U.S. Attorney’s Office May 08, 2009
  • Western District of Washington (206) 553-7970

RANDY PARSONS, 53, of Auburn, Washington, was sentenced today in U.S. District Court in Seattle to 50 months in prison and ten years of supervised release for Possession of Child Pornography. As part of his supervised release, PARSONS will be required to register as a sex offender, submit to sexual deviancy treatment, and have his contact with minors and computers significantly limited. A search of PARSONS computer in November 2007, revealed 445 images of child pornography and 121 videos depicting children engaged in sexually explicit activity. PARSONS pleaded guilty in November 2008. At sentencing U.S. District Judge Ricardo S. Martinez said PARSONS’ “grooming behavior is extremely troubling....By trading in this material there are others who are pushed (to hands-on molestation) and other children are victimized.”
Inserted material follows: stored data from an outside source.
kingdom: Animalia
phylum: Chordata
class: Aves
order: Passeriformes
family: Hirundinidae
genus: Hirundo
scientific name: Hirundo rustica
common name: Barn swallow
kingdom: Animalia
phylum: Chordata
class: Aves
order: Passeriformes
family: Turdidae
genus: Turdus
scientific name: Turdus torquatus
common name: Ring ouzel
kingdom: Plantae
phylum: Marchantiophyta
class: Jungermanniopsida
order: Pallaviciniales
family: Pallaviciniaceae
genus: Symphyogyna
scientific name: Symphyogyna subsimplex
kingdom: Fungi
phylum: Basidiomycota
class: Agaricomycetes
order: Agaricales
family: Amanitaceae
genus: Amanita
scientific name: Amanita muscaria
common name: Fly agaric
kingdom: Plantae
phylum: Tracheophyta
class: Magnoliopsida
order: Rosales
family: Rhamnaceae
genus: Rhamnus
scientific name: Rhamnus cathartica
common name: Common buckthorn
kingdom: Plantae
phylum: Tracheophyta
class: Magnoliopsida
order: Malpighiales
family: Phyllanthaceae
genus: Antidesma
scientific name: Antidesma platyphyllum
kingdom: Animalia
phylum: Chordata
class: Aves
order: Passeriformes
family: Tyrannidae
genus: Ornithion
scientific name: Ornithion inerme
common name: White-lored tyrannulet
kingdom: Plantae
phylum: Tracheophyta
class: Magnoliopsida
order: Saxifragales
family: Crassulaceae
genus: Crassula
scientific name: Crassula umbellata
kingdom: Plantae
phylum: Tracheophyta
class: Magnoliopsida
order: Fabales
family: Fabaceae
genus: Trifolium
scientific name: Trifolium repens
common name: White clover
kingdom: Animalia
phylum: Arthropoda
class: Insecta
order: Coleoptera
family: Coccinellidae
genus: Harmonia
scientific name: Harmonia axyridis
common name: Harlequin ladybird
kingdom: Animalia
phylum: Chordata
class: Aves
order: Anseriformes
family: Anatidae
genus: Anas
According to records filed in the case PARSONS became known to law enforcement in late 2006 and early 2007 when he began communicating online with someone he thought was a 13-year-old girl. In fact, the person at the other end of the chat was a Special Agent with U.S. Immigration and Customs Enforcement (ICE). PARSONS engaged in sexual chat and sent pornographic videos. In April 2007, PARSONS began communicating with a second person whom he believed was a different 13-year-old girl. The second person was a Cook County, Illinois Sheriff’s Deputy. PARSONS sent adult and child pornography videos and images to the investigator, and masturbated with the intent that the purported 13-year old girl view the act via webcam.

In asking for a prison sentence, Assistant United States Attorney Matthew Diggs noted that PARSONS “engaged in sexually related online conversations with not one, but at least two purported minors in the span of less than a year....Parsons’ conduct is predatory. Not only did he engage these two purported minors in sexual discussion, but he masturbated via webcam with the intent that at least one of the purported minors view the activity; he sent obscene material to both subjects, and child pornography to one of them. Rather than keep his addiction and his perversions to himself, the defendant sought to exert control over two thirteen-year-old girls for his own sexual gratification.”

This case is being brought as part of Project Safe Childhood. In February 2006, the U.S. Department of Justice launched Project Safe Childhood, a nationwide initiative designed to protect children from online exploitation and abuse. Led by the United States Attorneys Offices, Project Safe Childhood marshals federal, state and local resources to better locate, apprehend, and prosecute individuals who exploit children via the Internet, as well as identify and rescue victims. For more information about Project Safe Childhood, please visit www.projectsafechildhood.gov/.

This case was investigated by the Federal Bureau of Investigation (FBI), U.S. Immigration and Customs Enforcement (ICE) and the Cook County Illinois Sheriff’s Department. The case was prosecuted by Assistant United States Attorney Matthew Diggs.